● GOAL OF THE EXERCISE:
Your task is to copy every line of the entries that contains "wrist".

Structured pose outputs

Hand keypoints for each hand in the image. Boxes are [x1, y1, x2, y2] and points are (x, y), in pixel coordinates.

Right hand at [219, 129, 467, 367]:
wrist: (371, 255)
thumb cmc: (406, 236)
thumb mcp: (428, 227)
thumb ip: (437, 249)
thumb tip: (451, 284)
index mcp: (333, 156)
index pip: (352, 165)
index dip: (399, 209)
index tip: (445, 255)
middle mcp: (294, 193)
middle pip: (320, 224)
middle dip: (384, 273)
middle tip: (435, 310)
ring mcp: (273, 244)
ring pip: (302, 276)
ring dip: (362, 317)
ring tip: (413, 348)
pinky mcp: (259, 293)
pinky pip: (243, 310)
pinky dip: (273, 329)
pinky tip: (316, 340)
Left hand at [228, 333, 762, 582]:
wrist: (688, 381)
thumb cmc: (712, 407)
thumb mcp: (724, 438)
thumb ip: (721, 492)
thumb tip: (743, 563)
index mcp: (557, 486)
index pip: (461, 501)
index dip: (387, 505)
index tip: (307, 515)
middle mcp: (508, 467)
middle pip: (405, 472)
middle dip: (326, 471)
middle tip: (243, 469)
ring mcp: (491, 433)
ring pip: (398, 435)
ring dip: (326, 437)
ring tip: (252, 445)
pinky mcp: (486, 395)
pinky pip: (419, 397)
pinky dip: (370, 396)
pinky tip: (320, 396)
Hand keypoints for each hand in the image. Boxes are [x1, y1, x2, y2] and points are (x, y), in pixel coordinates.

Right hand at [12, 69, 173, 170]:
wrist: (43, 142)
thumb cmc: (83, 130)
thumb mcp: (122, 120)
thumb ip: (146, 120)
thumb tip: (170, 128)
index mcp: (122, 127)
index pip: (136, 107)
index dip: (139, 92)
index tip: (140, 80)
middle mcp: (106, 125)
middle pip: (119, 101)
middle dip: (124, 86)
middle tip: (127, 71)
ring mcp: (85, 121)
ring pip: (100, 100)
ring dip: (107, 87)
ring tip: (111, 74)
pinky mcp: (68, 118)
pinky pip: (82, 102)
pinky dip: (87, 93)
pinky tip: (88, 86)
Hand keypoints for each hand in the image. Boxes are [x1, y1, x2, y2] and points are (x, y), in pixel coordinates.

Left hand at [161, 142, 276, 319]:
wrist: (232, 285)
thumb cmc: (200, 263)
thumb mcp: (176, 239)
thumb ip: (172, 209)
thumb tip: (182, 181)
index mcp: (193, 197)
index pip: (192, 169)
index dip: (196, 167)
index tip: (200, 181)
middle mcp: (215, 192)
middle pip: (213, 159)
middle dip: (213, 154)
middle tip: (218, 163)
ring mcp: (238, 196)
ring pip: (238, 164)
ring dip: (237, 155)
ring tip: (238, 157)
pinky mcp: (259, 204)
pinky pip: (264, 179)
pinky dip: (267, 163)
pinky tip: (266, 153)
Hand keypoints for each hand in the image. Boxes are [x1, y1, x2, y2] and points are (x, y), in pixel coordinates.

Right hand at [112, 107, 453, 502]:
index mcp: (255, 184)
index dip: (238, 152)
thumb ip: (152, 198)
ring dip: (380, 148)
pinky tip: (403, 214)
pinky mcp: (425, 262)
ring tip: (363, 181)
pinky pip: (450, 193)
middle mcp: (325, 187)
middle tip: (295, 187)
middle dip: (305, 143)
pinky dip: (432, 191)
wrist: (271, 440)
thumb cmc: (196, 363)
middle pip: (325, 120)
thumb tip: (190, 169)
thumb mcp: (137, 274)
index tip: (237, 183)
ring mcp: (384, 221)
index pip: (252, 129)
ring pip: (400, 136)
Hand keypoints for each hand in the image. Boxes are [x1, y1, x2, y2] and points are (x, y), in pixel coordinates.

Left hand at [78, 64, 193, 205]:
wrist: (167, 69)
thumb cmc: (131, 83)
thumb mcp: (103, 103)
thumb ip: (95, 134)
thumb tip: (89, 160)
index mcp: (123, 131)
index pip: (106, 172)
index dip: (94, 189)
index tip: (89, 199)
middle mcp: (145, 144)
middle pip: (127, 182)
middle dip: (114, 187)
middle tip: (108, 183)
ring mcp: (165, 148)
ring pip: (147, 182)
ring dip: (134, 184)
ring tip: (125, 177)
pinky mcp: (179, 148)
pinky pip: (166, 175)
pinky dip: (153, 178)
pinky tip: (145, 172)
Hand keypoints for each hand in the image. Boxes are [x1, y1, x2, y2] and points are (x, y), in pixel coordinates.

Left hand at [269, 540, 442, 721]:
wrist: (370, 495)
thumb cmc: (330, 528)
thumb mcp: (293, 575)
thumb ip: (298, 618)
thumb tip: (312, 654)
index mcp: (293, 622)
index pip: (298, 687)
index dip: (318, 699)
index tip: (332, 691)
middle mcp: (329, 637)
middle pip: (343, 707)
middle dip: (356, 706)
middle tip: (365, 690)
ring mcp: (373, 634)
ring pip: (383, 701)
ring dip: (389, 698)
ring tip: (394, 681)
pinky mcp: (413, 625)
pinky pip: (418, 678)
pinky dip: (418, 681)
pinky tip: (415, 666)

● ANSWER BELOW:
wrist: (371, 255)
wrist: (688, 381)
wrist: (43, 142)
wrist: (232, 285)
wrist: (271, 440)
wrist: (167, 69)
wrist: (370, 495)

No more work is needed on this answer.